Department of Biology, Johns Hopkins University, Baltimore, MD 21218, USA.
Nucleic Acids Res. 2012 Oct;40(18):9244-54. doi: 10.1093/nar/gks652. Epub 2012 Jul 11.
Human internal exons have an average size of 147 nt, and most are <300 nt. This small size is thought to facilitate exon definition. A small number of large internal exons have been identified and shown to be alternatively spliced. We identified 1115 internal exons >1000 nt in the human genome; these were found in 5% of all protein-coding genes, and most were expressed and translated. Surprisingly, 40% of these were expressed at levels similar to the flanking exons, suggesting they were constitutively spliced. While all of the large exons had strong splice sites, the constitutively spliced large exons had a higher ratio of splicing enhancers/silencers and were more conserved across mammals than the alternatively spliced large exons. We asked if large exons contain specific sequences that promote splicing and identified 38 sequences enriched in the large exons relative to small exons. The consensus sequence is C-rich with a central invariant CA dinucleotide. Mutation of these sequences in a candidate large exon indicated that these are important for recognition of large exons by the splicing machinery. We propose that these sequences are large exon splicing enhancers (LESEs).

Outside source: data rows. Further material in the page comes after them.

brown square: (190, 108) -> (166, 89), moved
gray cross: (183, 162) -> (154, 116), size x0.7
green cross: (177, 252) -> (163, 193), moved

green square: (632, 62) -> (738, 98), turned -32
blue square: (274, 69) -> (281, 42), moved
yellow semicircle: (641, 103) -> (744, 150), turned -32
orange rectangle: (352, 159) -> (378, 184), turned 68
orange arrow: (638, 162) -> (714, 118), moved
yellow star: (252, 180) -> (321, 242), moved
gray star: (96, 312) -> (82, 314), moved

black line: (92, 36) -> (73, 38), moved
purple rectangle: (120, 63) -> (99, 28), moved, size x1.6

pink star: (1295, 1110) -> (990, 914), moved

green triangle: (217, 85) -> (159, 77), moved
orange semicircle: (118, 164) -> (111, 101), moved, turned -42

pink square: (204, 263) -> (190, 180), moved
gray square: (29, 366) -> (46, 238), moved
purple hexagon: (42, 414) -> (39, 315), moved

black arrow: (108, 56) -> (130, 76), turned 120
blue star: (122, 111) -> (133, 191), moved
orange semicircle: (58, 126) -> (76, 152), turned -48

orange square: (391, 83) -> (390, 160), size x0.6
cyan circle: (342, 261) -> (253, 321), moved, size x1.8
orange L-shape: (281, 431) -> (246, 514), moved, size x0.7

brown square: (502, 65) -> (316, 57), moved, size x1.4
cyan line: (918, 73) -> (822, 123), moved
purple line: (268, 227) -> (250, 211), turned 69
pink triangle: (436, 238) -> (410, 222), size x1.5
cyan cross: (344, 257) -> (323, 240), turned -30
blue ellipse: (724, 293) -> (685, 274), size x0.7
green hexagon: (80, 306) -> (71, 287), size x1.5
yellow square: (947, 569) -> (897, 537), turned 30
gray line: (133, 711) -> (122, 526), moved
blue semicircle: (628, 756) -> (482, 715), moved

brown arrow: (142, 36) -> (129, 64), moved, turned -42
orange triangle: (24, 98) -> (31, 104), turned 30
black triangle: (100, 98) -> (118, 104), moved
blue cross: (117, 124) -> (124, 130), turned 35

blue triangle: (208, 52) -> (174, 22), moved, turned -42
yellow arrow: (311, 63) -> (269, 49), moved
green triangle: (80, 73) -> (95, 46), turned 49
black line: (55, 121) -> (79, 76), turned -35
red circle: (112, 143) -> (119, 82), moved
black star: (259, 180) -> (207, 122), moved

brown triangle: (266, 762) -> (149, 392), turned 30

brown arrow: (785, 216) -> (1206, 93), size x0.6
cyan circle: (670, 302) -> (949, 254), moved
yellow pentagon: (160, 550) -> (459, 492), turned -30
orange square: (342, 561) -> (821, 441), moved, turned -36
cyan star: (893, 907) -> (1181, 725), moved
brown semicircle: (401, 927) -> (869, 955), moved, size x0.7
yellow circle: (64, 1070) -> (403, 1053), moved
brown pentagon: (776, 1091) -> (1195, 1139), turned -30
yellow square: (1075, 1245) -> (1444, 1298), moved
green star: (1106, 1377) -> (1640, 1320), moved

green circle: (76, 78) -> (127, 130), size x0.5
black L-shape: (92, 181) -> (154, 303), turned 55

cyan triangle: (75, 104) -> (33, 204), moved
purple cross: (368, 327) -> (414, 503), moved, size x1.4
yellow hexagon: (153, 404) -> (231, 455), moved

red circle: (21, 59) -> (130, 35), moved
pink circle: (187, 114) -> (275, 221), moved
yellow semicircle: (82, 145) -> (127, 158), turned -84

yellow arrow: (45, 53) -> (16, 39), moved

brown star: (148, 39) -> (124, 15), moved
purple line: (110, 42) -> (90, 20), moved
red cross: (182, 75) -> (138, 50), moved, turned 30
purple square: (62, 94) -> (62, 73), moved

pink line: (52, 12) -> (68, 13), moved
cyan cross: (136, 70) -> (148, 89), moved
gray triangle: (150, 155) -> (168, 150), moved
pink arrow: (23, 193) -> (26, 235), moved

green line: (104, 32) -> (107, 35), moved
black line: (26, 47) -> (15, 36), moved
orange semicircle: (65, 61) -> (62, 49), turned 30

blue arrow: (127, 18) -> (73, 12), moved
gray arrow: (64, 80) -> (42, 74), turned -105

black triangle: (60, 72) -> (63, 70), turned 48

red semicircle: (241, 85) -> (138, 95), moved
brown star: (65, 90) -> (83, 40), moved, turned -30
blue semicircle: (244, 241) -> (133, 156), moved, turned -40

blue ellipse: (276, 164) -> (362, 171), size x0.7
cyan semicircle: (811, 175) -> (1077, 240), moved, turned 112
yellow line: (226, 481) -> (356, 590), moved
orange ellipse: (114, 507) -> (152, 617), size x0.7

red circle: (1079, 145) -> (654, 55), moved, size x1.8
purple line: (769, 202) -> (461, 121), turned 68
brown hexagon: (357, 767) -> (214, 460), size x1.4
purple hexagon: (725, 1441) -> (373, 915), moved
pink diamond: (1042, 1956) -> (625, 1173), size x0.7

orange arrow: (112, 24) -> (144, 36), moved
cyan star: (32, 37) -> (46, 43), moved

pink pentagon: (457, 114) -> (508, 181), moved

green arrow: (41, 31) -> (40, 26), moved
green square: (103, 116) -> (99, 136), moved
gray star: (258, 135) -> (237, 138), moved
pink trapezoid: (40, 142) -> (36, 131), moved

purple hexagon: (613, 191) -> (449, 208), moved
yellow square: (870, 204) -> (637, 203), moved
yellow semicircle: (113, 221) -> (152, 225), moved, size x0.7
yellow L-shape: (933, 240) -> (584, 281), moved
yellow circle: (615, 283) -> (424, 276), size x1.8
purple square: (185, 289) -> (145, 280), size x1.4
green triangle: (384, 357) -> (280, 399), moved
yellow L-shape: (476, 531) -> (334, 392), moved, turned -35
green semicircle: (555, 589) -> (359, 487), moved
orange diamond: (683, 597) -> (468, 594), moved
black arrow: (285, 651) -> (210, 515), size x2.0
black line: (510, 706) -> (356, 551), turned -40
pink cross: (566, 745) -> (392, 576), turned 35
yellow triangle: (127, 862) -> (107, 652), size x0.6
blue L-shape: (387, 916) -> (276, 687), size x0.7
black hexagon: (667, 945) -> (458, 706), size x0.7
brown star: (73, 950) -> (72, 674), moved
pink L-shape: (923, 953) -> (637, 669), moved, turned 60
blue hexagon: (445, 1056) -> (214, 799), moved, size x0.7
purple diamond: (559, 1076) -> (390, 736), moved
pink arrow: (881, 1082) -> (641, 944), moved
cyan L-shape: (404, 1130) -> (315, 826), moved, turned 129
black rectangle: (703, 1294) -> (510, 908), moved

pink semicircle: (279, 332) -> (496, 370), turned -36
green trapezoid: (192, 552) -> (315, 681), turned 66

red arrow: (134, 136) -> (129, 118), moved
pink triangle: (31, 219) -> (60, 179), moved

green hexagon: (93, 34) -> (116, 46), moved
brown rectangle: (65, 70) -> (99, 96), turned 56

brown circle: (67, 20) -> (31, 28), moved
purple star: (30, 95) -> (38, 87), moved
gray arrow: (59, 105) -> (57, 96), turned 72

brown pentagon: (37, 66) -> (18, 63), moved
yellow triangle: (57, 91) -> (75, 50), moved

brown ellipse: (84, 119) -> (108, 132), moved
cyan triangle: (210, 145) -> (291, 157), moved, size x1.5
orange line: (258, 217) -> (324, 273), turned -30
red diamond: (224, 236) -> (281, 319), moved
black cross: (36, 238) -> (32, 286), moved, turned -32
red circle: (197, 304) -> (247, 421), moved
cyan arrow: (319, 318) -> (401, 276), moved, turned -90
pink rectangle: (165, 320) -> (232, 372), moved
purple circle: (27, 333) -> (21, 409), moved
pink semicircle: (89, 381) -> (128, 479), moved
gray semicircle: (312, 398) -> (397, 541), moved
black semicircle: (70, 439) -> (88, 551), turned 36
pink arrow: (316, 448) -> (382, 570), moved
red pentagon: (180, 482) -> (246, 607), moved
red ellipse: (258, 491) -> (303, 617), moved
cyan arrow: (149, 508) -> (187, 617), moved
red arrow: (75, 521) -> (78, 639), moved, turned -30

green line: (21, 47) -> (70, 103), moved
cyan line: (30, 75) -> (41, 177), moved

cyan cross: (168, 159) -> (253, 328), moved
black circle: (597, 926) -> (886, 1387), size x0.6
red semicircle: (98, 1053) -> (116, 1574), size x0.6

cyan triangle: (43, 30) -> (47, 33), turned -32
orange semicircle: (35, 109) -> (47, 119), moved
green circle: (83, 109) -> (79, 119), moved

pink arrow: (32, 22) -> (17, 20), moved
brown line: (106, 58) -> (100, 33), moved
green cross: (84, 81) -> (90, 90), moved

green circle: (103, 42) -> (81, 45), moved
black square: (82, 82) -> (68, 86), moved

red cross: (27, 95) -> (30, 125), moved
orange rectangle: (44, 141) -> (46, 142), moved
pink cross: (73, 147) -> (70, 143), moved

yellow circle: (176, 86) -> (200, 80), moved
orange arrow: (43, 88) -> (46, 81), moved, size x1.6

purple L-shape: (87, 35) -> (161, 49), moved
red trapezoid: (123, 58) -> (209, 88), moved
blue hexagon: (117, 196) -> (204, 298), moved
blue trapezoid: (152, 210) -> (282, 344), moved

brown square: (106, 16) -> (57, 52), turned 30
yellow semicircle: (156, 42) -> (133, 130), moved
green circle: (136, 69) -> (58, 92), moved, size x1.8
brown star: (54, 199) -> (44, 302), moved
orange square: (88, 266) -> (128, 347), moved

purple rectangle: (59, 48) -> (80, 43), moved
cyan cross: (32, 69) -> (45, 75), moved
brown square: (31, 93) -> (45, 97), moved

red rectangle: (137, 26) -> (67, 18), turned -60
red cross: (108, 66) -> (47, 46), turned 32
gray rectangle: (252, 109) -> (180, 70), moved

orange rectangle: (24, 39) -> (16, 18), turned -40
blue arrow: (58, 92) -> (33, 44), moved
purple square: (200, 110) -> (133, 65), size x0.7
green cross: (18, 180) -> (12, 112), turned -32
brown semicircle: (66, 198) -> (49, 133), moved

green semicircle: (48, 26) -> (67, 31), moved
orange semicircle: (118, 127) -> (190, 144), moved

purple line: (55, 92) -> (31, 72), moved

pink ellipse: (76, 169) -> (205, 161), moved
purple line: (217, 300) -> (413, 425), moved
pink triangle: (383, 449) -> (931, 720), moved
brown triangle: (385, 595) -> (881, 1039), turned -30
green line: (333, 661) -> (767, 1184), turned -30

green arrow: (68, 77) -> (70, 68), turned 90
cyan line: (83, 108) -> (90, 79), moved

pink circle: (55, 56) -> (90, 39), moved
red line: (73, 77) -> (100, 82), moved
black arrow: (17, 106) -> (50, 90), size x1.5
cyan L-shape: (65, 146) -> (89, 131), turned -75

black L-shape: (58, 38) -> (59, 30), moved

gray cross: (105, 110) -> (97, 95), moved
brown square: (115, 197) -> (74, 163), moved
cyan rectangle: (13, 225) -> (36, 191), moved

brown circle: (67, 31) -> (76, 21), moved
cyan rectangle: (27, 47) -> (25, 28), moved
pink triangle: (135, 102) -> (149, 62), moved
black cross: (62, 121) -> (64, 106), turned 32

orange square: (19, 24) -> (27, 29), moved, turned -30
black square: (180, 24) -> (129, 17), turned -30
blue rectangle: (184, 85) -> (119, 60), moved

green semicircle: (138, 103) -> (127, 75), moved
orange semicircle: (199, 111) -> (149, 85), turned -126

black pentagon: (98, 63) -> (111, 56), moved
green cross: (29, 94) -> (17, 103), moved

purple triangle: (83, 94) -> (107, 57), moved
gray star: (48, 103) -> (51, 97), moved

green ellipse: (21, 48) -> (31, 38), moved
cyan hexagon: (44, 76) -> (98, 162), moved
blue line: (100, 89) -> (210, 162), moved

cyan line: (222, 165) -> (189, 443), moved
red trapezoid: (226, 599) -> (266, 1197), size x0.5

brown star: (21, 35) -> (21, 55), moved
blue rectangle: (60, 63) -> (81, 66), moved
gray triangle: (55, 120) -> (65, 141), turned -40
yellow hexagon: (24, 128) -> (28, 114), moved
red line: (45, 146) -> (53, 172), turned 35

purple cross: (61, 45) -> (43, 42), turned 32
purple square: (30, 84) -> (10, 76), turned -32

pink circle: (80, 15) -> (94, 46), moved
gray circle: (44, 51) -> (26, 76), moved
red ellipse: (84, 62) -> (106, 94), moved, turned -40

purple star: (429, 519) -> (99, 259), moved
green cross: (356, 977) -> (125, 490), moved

人类内含子的平均大小为 147 个核苷酸,大多数小于 300 个核苷酸。这种小尺寸被认为有利于外显子的定义。已经确定了少数几个较大的内含子,并显示它们可以进行选择性剪接。我们在人类基因组中鉴定出了 1115 个大于 1000 个核苷酸的内含子;这些内含子存在于所有编码蛋白基因的 5%中,并且大多数都有表达和翻译。令人惊讶的是,其中 40%的表达水平与侧翼外显子相似,这表明它们是组成性剪接的。虽然所有的大外显子都有很强的剪接位点,但组成性剪接的大外显子具有更高的剪接增强子/沉默子比例,并且在哺乳动物中的保守性比选择性剪接的大外显子更高。我们想知道大外显子是否含有促进剪接的特定序列,并在大外显子中鉴定出了 38 个相对于小外显子富集的序列。保守序列富含 C,中央有一个不变的 CA 二核苷酸。在候选大外显子中突变这些序列表明,这些序列对于剪接机制识别大外显子是重要的。我们提出这些序列是大外显子剪接增强子(LESEs)。